下面是一篇讲 scrapy-playwright 插件用法的教程，请从它停下的地方接着往下写。
-------- 原文内容 --------
一、为什么写这篇文章
该插件只能在macOS和linux系统中使用。
在使用scrapy框架的过程中,需要抓取网页的响应数据,之后了解到playwright有这样的功能,并有scrapy-playwright插件,但在使用过程中,出现许多意料之外的bug,即使是复现github项目中已有的example也无法正常运行,后来发现缺少关键要点。(windows系统用不了,本地虚拟机也出错,后来在远程linux服务器上才运行成功)
二、前置步骤
scrapy入门:https://blog.csdn.net/xw1680/article/details/135089951
playwright简介:https://blog.csdn.net/gitblog_00100/article/details/137667697
playwright入门:https://blog.csdn.net/weixin_43845191/article/details/108271962
scrapy-playwright项目地址:https://gitcode.com/scrapy-plugins/scrapy-playwright
三、环境配置
建立远程服务器
本地虚拟机(推荐 Ubuntu 20 及以上,仅供参考)https://blog.csdn.net/YYSonic407/article/details/139422632
安装并配置python:https://blog.csdn.net/weixin_64079883/article/details/129352508
安装pycharm(因为我只会pycharm)https://blog.csdn.net/weixin_47556601/article/details/121159698
配置pycharm,方便直接使用:https://blog.csdn.net/a_cherry_blossoms/article/details/123421990
四、步骤详解
1.创建scrapy项目
在项目路径文件夹下,命令行逐条执行
# 安装scrapy,或者 pip3 install scrapy
pip install scrapy
# 创建scrapy项目
scrapy startproject myscrapy
# 打开项目目录
cd myscrapy
# 新建scrapy程序
scrapy genspider csdn blog.csdn.net
2.配置项目环境
用pycharm打开scrapy项目
- 配置虚拟环境
文件(File)——> 设置(Settings)——> 项目(Project: xxx)——> Python解释器(Python Interpreter)——> 设置按钮——> add local interpreter(默认venv或.venv) - 安装项目库
打开pycharm自带terminal终端,逐条执行
pip install scrapy
pip install playwright
pip install scrapy-playwright
playwright install
- 查看已安装的库
pip list
3.使用scrapy-playwright插件
本程序的目的是监听目标网址的响应数据,在playwright中有给定的on方法,例如page.on(“response”, handler),其中handler是事件监听方法。
对事件监听的深入了解:
https://blog.csdn.net/weixin_44104090/article/details/128991945
https://playwright.dev/python/docs/api/class-page
https://github.com/scrapy-plugins/scrapy-playwright?tab=readme-ov-file#handling-page-events
通过使用插件的playwright_page_event_handlers属性,完成事件监听。
将下方代码复制粘贴到scrapy项目中csdn.py最后,并在terminal终端运行scrapy crawl events
命令即可。
-------- 数据内容 --------
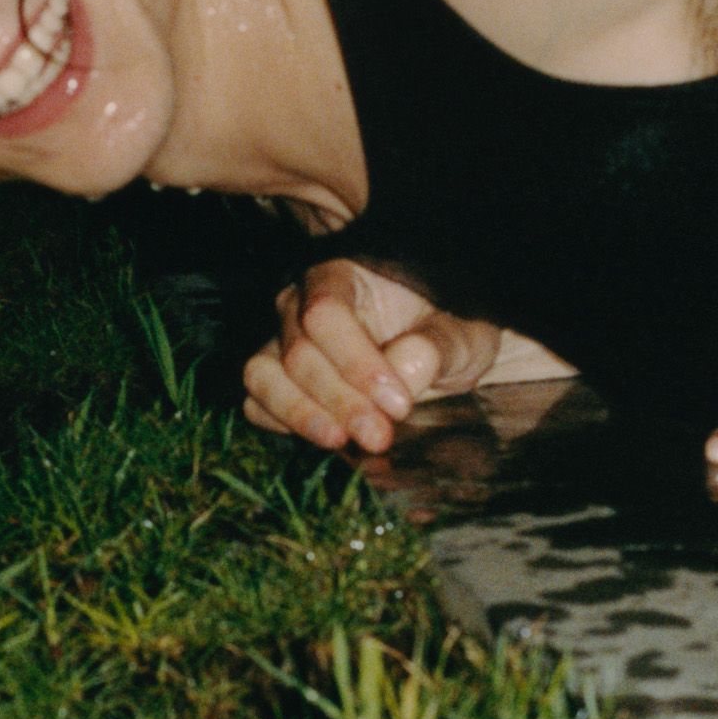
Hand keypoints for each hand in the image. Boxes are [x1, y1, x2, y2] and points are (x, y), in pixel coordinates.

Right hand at [242, 259, 504, 453]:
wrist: (431, 350)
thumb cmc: (444, 331)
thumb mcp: (462, 335)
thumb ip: (439, 345)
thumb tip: (405, 365)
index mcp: (343, 277)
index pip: (325, 313)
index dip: (356, 364)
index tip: (398, 404)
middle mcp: (299, 304)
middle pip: (297, 351)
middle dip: (339, 401)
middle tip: (379, 436)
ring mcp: (279, 341)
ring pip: (262, 375)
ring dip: (301, 414)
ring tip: (341, 442)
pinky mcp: (273, 380)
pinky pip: (255, 401)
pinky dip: (280, 422)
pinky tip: (324, 436)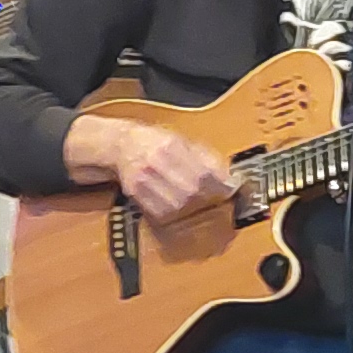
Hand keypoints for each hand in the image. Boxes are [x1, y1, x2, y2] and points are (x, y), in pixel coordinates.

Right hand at [105, 125, 243, 223]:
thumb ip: (205, 157)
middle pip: (190, 189)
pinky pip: (160, 212)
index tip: (230, 189)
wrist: (122, 144)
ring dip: (191, 206)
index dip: (220, 184)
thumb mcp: (182, 140)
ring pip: (176, 204)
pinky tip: (178, 205)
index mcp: (171, 145)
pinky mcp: (135, 192)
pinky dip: (173, 213)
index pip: (202, 170)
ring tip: (196, 200)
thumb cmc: (156, 142)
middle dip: (207, 196)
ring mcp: (144, 178)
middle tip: (215, 196)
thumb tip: (227, 176)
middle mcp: (156, 161)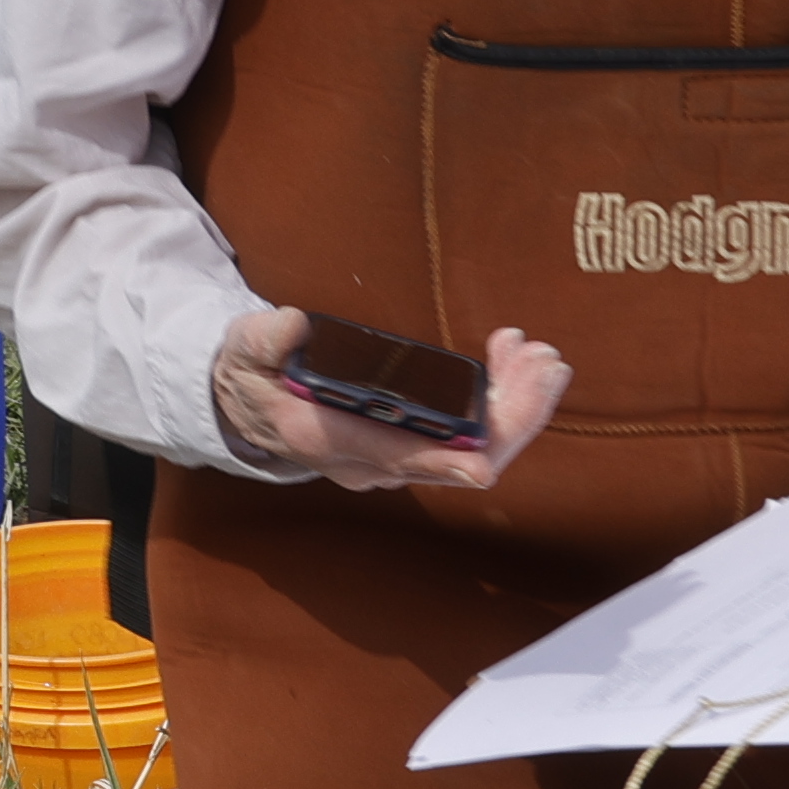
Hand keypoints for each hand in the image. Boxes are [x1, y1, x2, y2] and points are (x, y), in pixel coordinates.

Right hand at [210, 308, 570, 490]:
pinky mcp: (417, 447)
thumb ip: (263, 340)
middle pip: (461, 456)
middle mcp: (374, 462)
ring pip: (477, 448)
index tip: (483, 462)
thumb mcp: (244, 352)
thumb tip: (293, 325)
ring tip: (541, 357)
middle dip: (511, 414)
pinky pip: (472, 437)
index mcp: (329, 440)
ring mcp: (400, 459)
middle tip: (544, 363)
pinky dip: (501, 401)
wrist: (253, 405)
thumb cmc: (253, 375)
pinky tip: (516, 363)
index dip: (445, 461)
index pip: (397, 459)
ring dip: (516, 405)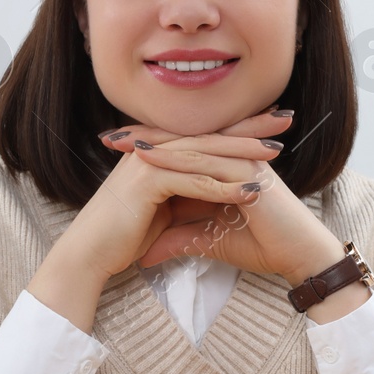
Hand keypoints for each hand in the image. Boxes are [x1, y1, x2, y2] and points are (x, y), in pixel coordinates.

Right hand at [56, 111, 275, 282]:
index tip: (271, 121)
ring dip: (242, 152)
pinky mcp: (147, 181)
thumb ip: (186, 196)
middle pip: (208, 133)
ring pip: (204, 153)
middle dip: (248, 125)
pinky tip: (252, 191)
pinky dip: (224, 187)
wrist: (88, 254)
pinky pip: (194, 182)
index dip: (238, 125)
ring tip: (276, 151)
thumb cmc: (121, 236)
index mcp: (156, 152)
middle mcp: (152, 149)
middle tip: (284, 118)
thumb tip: (215, 193)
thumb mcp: (163, 211)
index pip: (204, 134)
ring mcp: (148, 162)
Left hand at [99, 107, 348, 283]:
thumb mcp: (208, 242)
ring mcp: (241, 160)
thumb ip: (178, 240)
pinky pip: (205, 161)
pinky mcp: (248, 171)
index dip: (149, 147)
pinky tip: (148, 156)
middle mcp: (233, 156)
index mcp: (225, 166)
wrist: (298, 256)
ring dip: (154, 143)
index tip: (114, 150)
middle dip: (144, 138)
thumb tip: (145, 253)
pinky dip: (175, 158)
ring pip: (190, 146)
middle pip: (182, 141)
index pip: (182, 151)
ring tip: (121, 143)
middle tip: (108, 137)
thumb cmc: (262, 246)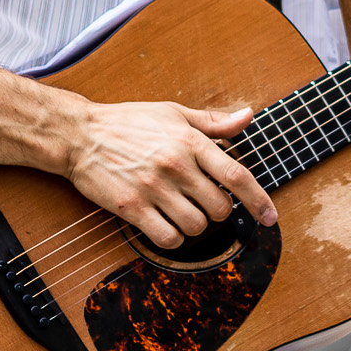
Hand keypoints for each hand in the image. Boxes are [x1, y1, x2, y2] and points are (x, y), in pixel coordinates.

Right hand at [61, 101, 275, 248]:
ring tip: (180, 210)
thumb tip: (248, 115)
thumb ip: (213, 121)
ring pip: (196, 226)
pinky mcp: (131, 208)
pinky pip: (168, 238)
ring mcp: (153, 188)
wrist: (79, 135)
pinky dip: (172, 237)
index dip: (259, 200)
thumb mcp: (173, 113)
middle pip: (219, 208)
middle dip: (217, 211)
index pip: (237, 175)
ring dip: (194, 225)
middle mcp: (176, 165)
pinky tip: (164, 224)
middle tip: (202, 202)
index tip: (270, 217)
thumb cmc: (128, 122)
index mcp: (190, 141)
--------
# 任务回答
以下是部分代码示例:
from playwright.async_api import Dialog, PlaywrightResponse
class EventsSpider(scrapy.Spider):
"""Handle page events."""
name = "events"
custom_settings = {
"TWISTED_REACTOR": "twisted.internet.asyncioreactor.AsyncioSelectorReactor",
"DOWNLOAD_HANDLERS": {
"https": "scrapy_playwright.handler.ScrapyPlaywrightDownloadHandler",
"http": "scrapy_playwright.handler.ScrapyPlaywrightDownloadHandler",
},
}
def start_requests(self):
yield scrapy.Request(
url="https://blog.csdn.net/csdngeeknews/article/details/139284722",
meta={
"playwright": True,
"playwright_page_event_handlers": {
"dialog": self.handle_dialog,
"response": "handle_response",
},
},
)
async def handle_dialog(self, dialog: Dialog) -> None:
print(f"Handled dialog with message: {dialog.message}")
await dialog.dismiss()
async def handle_response(self, response: PlaywrightResponse) -> None:
if ".json" in response.url:
with open("json.txt", "w", encoding="utf-8") as f:
f.write(f"Received response with URL {response.url}")
def parse(self, response, **kwargs):
pass
阅读源码的话,也会发现,本质上就是调用了page的on方法,只是做了许多封装,简化了代码的实现,并且scrapy-playwright插件还有许多巧妙使用,此不一一列举。
以下是playwright_page_event_handlers属性使用源码:
总结
以上就是本文要讲的内容,该插件只能在macOS和linux系统中使用。
多使用搜索引擎,常看文档和源码,会对做项目有不错的帮助。